> [ASSIGNMENT] No pictures, nothing altered: return the data below.

== RECORD EXCERPTS ==

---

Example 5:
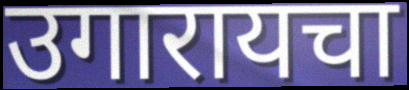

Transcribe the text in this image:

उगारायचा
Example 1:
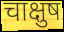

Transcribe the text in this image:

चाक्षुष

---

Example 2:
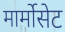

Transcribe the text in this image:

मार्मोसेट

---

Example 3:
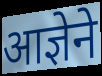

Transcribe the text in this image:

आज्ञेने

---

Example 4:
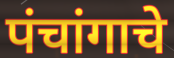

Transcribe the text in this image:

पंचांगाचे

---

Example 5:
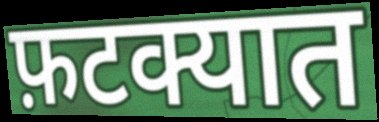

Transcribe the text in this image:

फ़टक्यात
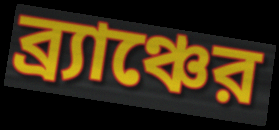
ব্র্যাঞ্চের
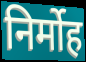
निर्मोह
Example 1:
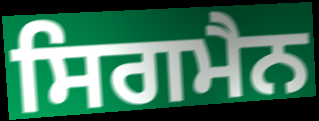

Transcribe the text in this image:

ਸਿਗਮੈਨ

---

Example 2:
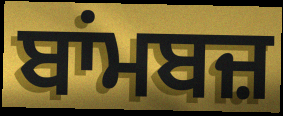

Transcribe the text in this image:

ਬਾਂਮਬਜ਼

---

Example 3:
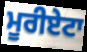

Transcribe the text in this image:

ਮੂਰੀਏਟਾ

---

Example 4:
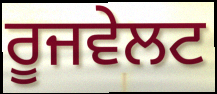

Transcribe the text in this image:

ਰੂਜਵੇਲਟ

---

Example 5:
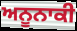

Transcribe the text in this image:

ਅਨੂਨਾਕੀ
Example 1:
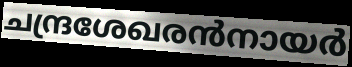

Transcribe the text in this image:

===

> [TASK RESULT]
---

Example 5:

Transcribe the text in this image:

उगारायचा
Example 1:

Transcribe the text in this image:

चाक्षुष

---

Example 2:

Transcribe the text in this image:

मार्मोसेट

---

Example 3:

Transcribe the text in this image:

आज्ञेने

---

Example 4:

Transcribe the text in this image:

पंचांगाचे

---

Example 5:

Transcribe the text in this image:

फ़टक्यात
ব্র্যাঞ্চের
निर्मोह
Example 1:

Transcribe the text in this image:

ਸਿਗਮੈਨ

---

Example 2:

Transcribe the text in this image:

ਬਾਂਮਬਜ਼

---

Example 3:

Transcribe the text in this image:

ਮੂਰੀਏਟਾ

---

Example 4:

Transcribe the text in this image:

ਰੂਜਵੇਲਟ

---

Example 5:

Transcribe the text in this image:

ਅਨੂਨਾਕੀ
Example 1:

Transcribe the text in this image:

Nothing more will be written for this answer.